I think the simple answer is that these "vibrating" strings have apparent energy unique to the arrangements and frequencies involved which is what constitutes majority of the mass. A very small portion of massive atoms are actual physical particles, the majority is the energy of the gluons holding the quarks together.KarminValso1724 said:Can someone please explain.
The concept of a quantum string is a theoretical framework used to explain the fundamental building blocks of matter. According to string theory, particles are not point-like objects but rather tiny strings that vibrate at different frequencies. The vibration of these strings determines the mass of the particle, with higher frequencies corresponding to higher masses.
The vibration of a quantum string is determined by its length and tension.
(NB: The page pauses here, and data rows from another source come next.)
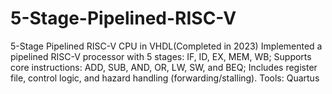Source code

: # 5-Stage-Pipelined-RISC-V
5-Stage Pipelined RISC-V CPU in VHDL(Completed in 2023) Implemented a pipelined RISC-V processor with 5 stages: IF, ID, EX, MEM, WB; Supports core instructions: ADD, SUB, AND, OR, LW, SW, and BEQ; Includes register file, control logic, and hazard handling (forwarding/stalling). Tools: Quartus
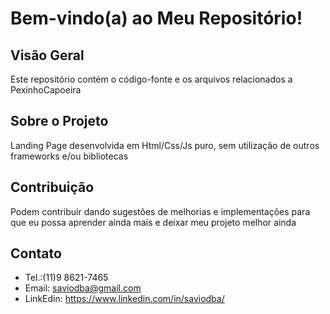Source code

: # Bem-vindo(a) ao Meu Repositório!

## Visão Geral
Este repositório contém o código-fonte e os arquivos relacionados a PexinhoCapoeira 

## Sobre o Projeto
Landing Page desenvolvida em Html/Css/Js puro, sem utilização de outros frameworks e/ou bibliotecas 


## Contribuição
Podem contribuir dando sugestões de melhorias e implementações para que eu possa aprender ainda mais e deixar meu projeto melhor ainda

## Contato
- Tel.:(11)9 8621-7465
- Email: saviodba@gmail.com
- LinkEdin: https://www.linkedin.com/in/saviodba/

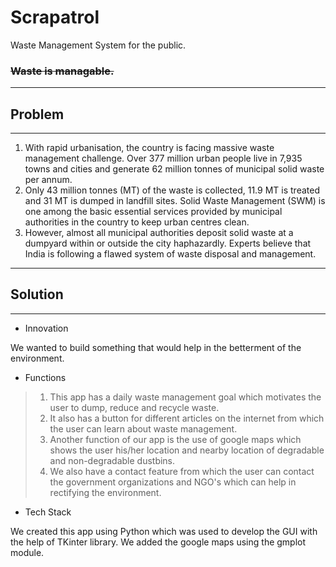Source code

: # Scrapatrol
Waste Management System for the public.

### ~~Waste is managable.~~
---
## Problem
---

1. With rapid urbanisation, the country is facing massive waste management challenge. Over 377 million urban people live in 7,935 towns and cities and generate 62 million tonnes of municipal solid waste per annum. 
2. Only 43 million tonnes (MT) of the waste is collected, 11.9 MT is treated and 31 MT is dumped in landfill sites. Solid Waste Management (SWM) is one among the basic essential services provided by municipal authorities in the country to keep urban centres clean. 
3. However, almost all municipal authorities deposit solid waste at a dumpyard within or outside the city haphazardly. Experts believe that India is following a flawed system of waste disposal and management.

---
## Solution
---
- Innovation

We wanted to build something that would help in the betterment of the environment.

- Functions 

>1. This app has a daily waste management goal which motivates the user to dump, reduce and recycle waste.
>2. It also has a button for different articles on the internet from which the user can learn about waste management. 
>3. Another function of our app is the use of google maps which shows the user his/her location and nearby location of degradable and non-degradable dustbins.
>4. We also have a contact feature from which the user can contact the government organizations and NGO's which can help in rectifying the environment.

- Tech Stack

We created this app using Python which was used to develop the GUI with the help of TKinter library.
We added the google maps using the gmplot module. 
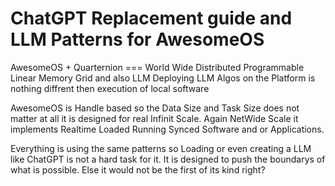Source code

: # ChatGPT Replacement guide and LLM Patterns for AwesomeOS
AwesomeOS + Quarternion === World Wide Distributed Programmable Linear Memory Grid and also LLM 
Deploying LLM Algos on the Platform is nothing diffrent then execution of local software

AwesomeOS is Handle based so the Data Size and Task Size does not matter at all it is designed for real Infinit Scale.
Again NetWide Scale it implements Realtime Loaded Running Synced Software and or Applications. 

Everything is using the same patterns so Loading or even creating a LLM like ChatGPT is not a hard task for it.
It is designed to push the boundarys of what is possible. Else it would not be the first of its kind right?
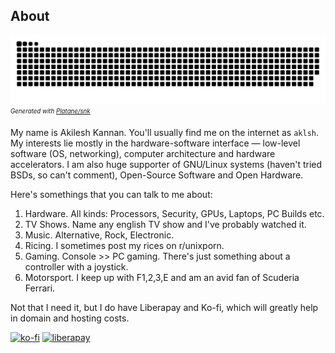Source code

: About
-----

![contribution-graph-snake](https://raw.githubusercontent.com/aklsh/aklsh/output/github-contribution-grid-snake.svg)  
_<sub><sup>Generated with [Platane/snk](https://github.com/Platane/snk)</sup></sub>_

My name is Akilesh Kannan. You'll usually find me on the internet as `aklsh`. My interests lie mostly in the hardware-software interface — low-level software (OS, networking), computer architecture and hardware accelerators. I am also huge supporter of GNU/Linux systems (haven't tried BSDs, so can't comment), Open-Source Software and Open Hardware.

Here's somethings that you can talk to me about:

1. Hardware. All kinds: Processors, Security, GPUs, Laptops, PC Builds etc.
2. TV Shows. Name any english TV show and I've probably watched it.
3. Music. Alternative, Rock, Electronic.
4. Ricing. I sometimes post my rices on r/unixporn.
5. Gaming. Console >> PC gaming. There's just something about a controller with a joystick.
6. Motorsport. I keep up with F1,2,3,E and am an avid fan of Scuderia Ferrari.

Not that I need it, but I do have Liberapay and Ko-fi, which will greatly help in domain and hosting costs.

[![ko-fi](https://ko-fi.com/img/githubbutton_sm.svg)](https://ko-fi.com/P5P1AAMDT)
[![liberapay](https://liberapay.com/assets/widgets/donate.svg)](https://liberapay.com/aklsh/donate)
Shorter strings with higher tension vibrate at higher frequencies, resulting in particles with higher masses. Conversely, longer strings with less tension vibrate at lower frequencies and correspond to particles with lower masses.
The vibration of a quantum string is related to the energy of the particle it represents. According to Einstein's famous equation, E=mc², energy and mass are equivalent. Therefore, the higher the frequency of the string's vibration, the more energy it has, and the more massive the corresponding particle will be.
Yes, the mass of a particle can change if the vibration of its corresponding string changes. In string theory, the different vibrational states of a string correspond to different particles. Changing the vibration of the string would essentially change the type of particle it represents, resulting in a change in mass.
String theory suggests that particles with no vibration, such as photons, are actually closed loops of string with no endpoints. These closed strings do not vibrate but still possess energy, resulting in a massless particle. This concept is known as the "zero-point energy" of the string and plays a crucial role in understanding the mass of massless particles in string theory.